Seminário WOMANART #29 – Pamila Gupta (University of Witwatersrand)

ABSTRAC: In this presentation, I provide an overview of my recent book, Portuguese Decolonization in the Indian Ocean World: History and Ethnography (Bloomsbury Academic 2019). My study of Portuguese decolonization is framed by five interconnected approaches. First, I approach the study of decolonization as simultaneously a historical event and an ethnographic moment, through different eyewitness accounts that access the experience of the transfer of state power. Second, I focus on the materiality of decolonization, one that involves the massive movement of people, ideas and things across vast oceanic and territorial spaces in a heightened manner and rapid time frame.
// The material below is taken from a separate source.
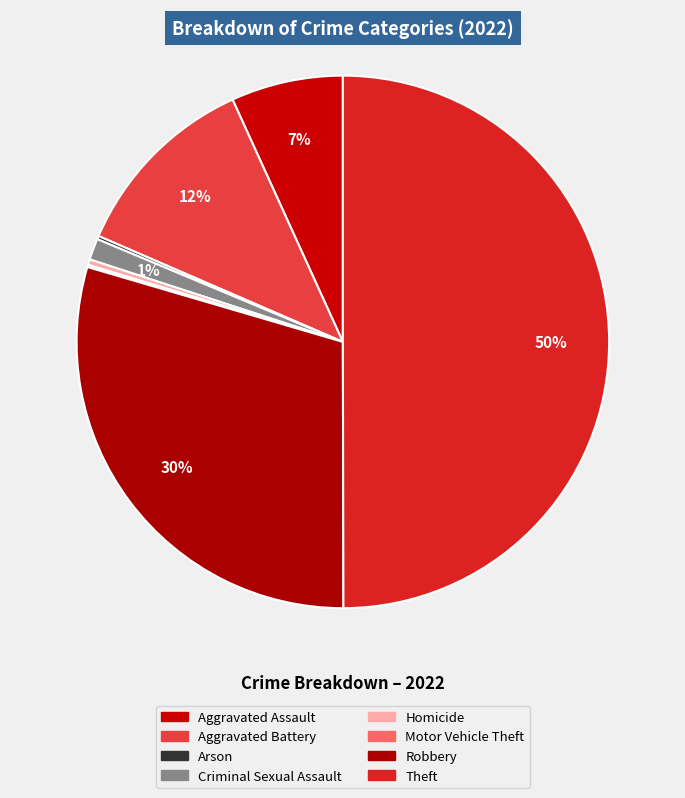

Which has a higher value, Aggravated Assault or Criminal Sexual Assault?

Aggravated Assault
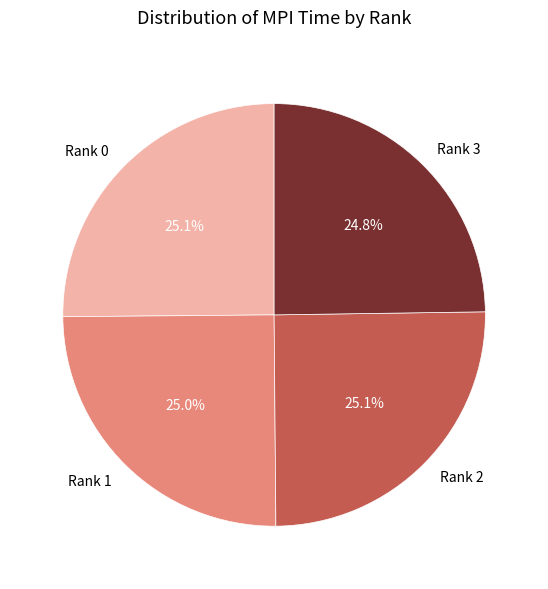

What percentage do Rank 2 and Rank 1 together represent?

50.1%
My third area of research looks at the trauma of decolonization (both singly and doubly experienced for many), as something that has largely not been allowed to be articulated as a form of loss, especially for those minority communities caught between matrices of new and old power that I showcase in this book. Fourthly, this project of decolonization is one of writing post-national narratives that takes its cue from the analytic work and intertwined histories showcased in the book. My fifth (and last) area of intervention is to open up the kinds of source materials we use to access narratives of decolonization as different forms of seeing, thinking and writing about history. It is here that I juxtapose what I consider the visual, the lyrical and the visceral. As a way to illustrate these five distinct approaches to studying decolonization, I will showcase individual case studies drawn from specific body chapters.

Pamila Gupta is Professor at WiSER (Wits Institute for Social and Economic Research) at the University of Witwatersrand in Johannesburg, South Africa. She holds a PhD in Socio-cultural Anthropology from Columbia University. She has written on such varied topics as the monsoon; monuments, tiles and the colour blue for the Portuguese diaspora in South Africa; islandness in the Indian Ocean; tourism and heritage design in Goa; Goan fishermen and urban renovation in Mozambique; tailoring, photography and visual cultures in Zanzibar; and chick-lit and swimming pools in Johannesburg. She is the co-editor of Eyes Across the Water: Navigating the Indian Ocean with Isabel Hofmeyr and Michael Pearson (UNISA, 2010). Her first monograph entitled The Relic State: St. Francis Xavier and the Politics of Ritual in Portuguese India was published by Manchester University Press (2014) and her second monograph entitled Portuguese Decolonization in the Indian Ocean World: History and Ethnography was recently published with Bloomsbury Academic Press (2019).